Answer:
Here's what I get.
Explanation:
(b) Wavenumber and wavelength
The wavenumber is the distance over which a cycle repeats, that is, it is the number of waves in a unit distance.
[tex]\bar \nu = \dfrac{1}{\lambda}[/tex]
Thus, if λ = 3 µm,
[tex]\bar \nu = \dfrac{1}{3 \times 10^{-6} \text{ m}}= 3.3 \times 10^{5}\text{ m}^{-1} = \textbf{3300 cm}^{-1}[/tex]

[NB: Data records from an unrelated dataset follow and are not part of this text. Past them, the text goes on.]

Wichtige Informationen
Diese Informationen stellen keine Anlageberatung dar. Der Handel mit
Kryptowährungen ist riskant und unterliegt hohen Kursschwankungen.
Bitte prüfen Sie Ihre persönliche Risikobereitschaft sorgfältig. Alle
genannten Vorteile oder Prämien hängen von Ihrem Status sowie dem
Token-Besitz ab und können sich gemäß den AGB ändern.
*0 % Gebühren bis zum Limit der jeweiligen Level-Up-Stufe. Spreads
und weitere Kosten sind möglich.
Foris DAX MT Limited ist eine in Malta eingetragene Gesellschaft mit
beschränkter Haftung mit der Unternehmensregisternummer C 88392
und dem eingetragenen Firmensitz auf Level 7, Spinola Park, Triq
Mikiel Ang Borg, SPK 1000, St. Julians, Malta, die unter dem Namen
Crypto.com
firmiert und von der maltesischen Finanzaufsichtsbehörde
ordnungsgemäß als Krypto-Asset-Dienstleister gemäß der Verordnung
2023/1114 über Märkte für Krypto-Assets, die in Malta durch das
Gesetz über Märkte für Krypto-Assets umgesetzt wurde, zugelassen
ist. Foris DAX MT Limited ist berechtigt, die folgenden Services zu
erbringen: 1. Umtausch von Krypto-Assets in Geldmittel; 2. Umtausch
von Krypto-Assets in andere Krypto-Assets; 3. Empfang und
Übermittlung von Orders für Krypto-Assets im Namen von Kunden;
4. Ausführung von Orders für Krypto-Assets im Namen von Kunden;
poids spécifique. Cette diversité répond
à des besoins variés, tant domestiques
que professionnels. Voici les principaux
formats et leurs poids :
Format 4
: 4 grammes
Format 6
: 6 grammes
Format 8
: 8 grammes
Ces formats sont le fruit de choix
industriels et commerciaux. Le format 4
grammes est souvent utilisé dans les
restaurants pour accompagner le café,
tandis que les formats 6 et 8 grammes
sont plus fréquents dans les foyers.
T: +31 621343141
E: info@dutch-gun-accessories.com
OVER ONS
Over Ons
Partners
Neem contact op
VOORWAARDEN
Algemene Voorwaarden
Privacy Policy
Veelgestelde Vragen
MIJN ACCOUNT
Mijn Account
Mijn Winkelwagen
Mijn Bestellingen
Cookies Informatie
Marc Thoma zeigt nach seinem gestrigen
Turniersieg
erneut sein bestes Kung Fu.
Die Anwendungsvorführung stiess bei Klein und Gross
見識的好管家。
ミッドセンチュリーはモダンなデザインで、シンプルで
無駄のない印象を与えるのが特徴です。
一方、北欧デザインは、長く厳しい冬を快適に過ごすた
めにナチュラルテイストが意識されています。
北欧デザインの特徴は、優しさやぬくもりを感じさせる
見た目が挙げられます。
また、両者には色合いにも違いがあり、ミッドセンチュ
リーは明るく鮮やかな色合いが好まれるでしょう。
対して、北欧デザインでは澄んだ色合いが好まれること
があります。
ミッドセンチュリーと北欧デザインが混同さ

(a) Wavenumber and frequency
Since
λ = c/f and 1/λ = f/c
the relation between wavenumber and frequency is
[tex]\bar \nu = \mathbf{\dfrac{f}{c}}[/tex]
Thus, if f = 90 THz
[tex]\bar \nu = \dfrac{90 \times 10^{12} \text{ s}^{-1}}{3 \times 10^{8} \text{ m$\cdot$ s}^{-1}}= 3 \times 10^{5} \text{ m}^{-1} = \textbf{3000 cm}^{-1}[/tex]
(c) Units
(i) Frequency
The units are s⁻¹ or Hz.
(ii) Wavelength
The SI base unit is metres, but infrared wavelengths are usually measured in micrometres (roughly 2.5 µm to 20 µm).
(iii) Wavenumber
The SI base unit is m⁻¹, but infrared wavenumbers are usually measured in cm⁻¹ (roughly 4000 cm⁻¹ to 500 cm⁻¹).